**** Data to examine ****

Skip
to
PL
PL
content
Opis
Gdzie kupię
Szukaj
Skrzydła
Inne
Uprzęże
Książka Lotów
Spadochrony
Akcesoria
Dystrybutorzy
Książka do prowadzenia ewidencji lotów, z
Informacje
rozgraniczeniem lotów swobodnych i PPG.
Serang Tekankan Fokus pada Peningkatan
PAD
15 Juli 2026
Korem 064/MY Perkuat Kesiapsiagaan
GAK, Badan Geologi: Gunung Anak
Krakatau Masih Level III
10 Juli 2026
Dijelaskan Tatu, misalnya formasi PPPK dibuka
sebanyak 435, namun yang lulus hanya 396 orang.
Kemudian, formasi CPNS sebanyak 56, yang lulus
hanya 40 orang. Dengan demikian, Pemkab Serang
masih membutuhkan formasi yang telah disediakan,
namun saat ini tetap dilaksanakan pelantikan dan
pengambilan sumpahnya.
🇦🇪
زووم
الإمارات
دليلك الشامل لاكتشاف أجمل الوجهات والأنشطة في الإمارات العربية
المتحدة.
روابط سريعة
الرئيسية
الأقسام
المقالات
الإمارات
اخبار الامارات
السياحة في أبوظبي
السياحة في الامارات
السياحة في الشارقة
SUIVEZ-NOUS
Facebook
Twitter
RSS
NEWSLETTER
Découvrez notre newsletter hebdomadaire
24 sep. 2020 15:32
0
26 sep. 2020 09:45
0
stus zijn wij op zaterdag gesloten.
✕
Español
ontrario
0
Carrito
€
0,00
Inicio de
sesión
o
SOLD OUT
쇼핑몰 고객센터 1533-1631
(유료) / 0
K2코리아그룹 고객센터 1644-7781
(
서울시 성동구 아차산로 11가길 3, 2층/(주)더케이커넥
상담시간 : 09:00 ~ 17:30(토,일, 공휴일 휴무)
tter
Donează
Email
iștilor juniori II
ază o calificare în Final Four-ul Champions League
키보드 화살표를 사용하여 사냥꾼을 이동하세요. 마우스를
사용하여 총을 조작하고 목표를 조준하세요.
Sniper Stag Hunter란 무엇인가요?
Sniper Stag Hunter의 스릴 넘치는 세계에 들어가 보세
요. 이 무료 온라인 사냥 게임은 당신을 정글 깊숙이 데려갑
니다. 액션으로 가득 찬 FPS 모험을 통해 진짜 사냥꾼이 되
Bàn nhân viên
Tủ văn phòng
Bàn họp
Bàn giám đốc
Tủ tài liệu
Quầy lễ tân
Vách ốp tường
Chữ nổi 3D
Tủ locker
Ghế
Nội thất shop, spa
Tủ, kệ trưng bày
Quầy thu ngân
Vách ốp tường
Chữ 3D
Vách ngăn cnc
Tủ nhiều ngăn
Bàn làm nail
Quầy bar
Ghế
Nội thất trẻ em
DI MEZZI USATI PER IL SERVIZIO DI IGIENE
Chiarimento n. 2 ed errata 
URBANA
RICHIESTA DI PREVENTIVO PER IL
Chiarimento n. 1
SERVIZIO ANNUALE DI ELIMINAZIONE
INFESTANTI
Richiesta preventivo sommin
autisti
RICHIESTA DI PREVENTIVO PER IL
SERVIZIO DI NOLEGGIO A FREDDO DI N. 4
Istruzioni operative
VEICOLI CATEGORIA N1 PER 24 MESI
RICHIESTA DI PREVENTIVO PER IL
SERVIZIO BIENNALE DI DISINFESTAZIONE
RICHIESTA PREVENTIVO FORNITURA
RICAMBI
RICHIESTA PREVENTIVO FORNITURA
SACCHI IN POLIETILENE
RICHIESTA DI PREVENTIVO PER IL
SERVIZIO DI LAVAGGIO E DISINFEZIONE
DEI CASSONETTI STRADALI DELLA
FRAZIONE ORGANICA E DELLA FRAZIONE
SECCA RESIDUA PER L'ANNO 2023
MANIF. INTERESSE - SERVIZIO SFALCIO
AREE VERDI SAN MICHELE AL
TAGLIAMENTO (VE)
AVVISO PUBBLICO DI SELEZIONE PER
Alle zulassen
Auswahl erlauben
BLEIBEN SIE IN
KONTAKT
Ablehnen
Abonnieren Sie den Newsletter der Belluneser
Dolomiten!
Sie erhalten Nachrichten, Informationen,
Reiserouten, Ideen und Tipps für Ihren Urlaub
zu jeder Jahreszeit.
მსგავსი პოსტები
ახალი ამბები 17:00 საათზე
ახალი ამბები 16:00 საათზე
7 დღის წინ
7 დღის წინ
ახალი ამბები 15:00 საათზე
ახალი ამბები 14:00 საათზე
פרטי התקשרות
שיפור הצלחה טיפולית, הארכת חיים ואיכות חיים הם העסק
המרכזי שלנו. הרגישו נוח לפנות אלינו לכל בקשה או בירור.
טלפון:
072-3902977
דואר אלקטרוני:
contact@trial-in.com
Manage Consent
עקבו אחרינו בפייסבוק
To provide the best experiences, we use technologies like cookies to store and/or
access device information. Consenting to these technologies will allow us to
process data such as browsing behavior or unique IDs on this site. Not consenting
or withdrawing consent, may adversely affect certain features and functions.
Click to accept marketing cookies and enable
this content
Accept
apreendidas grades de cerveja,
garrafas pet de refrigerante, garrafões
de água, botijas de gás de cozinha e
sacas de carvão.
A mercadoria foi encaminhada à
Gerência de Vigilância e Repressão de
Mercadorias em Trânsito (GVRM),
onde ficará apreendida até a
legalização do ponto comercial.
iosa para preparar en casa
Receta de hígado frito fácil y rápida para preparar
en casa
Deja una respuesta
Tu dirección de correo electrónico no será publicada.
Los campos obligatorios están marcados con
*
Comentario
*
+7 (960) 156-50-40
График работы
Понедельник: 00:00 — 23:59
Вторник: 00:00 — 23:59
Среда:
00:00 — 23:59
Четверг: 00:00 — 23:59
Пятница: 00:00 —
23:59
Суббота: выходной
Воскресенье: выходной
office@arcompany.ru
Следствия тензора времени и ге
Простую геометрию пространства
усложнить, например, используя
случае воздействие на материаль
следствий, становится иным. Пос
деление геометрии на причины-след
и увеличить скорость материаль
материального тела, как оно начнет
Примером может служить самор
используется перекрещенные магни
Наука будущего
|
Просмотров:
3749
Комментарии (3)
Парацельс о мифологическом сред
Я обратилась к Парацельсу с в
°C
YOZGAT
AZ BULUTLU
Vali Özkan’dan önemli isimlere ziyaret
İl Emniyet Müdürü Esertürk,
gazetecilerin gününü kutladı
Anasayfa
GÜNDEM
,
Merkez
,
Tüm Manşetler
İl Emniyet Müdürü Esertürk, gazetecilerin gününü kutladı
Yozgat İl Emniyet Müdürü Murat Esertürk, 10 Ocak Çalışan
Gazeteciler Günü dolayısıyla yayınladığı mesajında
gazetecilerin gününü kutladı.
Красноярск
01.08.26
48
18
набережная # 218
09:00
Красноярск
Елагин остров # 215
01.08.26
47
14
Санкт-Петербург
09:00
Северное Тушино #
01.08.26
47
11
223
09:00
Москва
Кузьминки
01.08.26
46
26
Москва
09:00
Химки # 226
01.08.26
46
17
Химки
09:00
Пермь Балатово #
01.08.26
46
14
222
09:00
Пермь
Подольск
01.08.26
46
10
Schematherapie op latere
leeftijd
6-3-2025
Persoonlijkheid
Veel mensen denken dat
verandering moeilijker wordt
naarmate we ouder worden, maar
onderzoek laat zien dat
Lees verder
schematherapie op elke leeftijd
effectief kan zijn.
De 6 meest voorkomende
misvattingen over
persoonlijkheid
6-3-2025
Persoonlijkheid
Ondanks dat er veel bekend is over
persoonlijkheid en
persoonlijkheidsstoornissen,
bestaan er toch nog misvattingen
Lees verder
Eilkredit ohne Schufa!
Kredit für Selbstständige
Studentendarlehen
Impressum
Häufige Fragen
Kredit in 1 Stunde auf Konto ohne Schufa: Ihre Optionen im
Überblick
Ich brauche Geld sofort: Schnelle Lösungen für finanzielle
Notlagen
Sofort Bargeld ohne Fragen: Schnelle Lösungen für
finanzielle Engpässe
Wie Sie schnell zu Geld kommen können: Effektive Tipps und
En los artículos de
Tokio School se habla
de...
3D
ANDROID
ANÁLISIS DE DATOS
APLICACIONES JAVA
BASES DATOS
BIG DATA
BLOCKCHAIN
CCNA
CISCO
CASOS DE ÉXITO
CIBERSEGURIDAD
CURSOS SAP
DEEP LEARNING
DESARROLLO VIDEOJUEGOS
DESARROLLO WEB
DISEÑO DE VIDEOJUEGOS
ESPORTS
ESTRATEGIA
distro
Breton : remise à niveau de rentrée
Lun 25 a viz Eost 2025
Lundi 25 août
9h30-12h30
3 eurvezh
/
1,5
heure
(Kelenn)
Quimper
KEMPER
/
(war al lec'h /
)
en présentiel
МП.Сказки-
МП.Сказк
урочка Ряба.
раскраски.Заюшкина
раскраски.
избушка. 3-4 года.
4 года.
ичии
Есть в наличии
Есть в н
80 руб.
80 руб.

****

## What this task involves:
Return from the data every line that holds "Tipps".

## Task solution:
Reiserouten, Ideen und Tipps für Ihren Urlaub
Wie Sie schnell zu Geld kommen können: Effektive Tipps und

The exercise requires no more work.